Suppose you have a very simple system with two indistinguishable particles in one dimension and no spin or any other complications. The wavefunction is just a complex valued function of two variables:

f(x0, x1)

where x0 and x1 are coordinates of the two particles.

The fact that the particles are indistinguishable means that no possible experiment can tell them apart. After a bit of math, this means that f(x0, x1) = k * f(x1, x0) where k is a constant. All wavefunctions are normalized, so |k|^2=1, which constrains k to be on the unit circle.

But you can go farther: it's possible, at least in principle, to come up with an experiment that measures k. So you start with the particles in their initial state, do your experiment, and learn k. (Maybe you need to repeat it a bunch of times -- no big deal.) Now you repeat the same experiment but start with the two particles having their roles swapped.

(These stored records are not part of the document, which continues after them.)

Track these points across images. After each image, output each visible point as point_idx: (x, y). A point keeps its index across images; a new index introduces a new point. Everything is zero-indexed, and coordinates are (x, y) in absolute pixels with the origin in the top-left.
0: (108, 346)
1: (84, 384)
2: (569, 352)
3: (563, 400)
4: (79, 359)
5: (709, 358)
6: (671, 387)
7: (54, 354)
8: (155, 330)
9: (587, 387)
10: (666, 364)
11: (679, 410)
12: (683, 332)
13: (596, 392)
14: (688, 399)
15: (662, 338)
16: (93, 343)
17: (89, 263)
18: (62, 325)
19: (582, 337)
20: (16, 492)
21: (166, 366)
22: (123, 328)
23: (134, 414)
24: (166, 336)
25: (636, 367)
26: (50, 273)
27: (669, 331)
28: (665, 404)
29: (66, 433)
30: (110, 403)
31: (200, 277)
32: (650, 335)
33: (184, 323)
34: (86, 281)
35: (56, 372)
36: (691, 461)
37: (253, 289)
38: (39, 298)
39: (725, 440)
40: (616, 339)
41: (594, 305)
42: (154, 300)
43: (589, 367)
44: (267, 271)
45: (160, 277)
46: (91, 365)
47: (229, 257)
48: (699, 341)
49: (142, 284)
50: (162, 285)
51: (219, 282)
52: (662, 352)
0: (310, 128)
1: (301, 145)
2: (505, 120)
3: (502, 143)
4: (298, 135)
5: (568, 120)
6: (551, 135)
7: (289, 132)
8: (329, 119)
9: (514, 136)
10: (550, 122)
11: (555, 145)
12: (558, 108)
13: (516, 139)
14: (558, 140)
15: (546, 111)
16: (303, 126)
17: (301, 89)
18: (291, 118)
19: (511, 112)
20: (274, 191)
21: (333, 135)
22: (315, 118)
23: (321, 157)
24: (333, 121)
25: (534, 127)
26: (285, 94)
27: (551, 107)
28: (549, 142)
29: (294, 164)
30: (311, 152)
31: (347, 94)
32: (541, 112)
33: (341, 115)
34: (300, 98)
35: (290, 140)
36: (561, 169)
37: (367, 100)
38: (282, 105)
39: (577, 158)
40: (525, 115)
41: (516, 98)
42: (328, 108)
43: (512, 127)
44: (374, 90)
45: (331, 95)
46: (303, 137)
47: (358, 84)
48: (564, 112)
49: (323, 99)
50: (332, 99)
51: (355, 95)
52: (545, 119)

Since the particles are indistinguishable, you had better measure the same value for k. This means:

f(x0, x1) = k * f(x1, x0)

and also

f(x1, x0) = k * f(x0, x1) = k^2 * f(x1, x0)

So k^2 = 1, and that rules out everything except k=1 or k=-1.

Why does the factor of -1 just have to be on the imaginary proportion? seems like this would be true if you multiplied the whole thing by -1.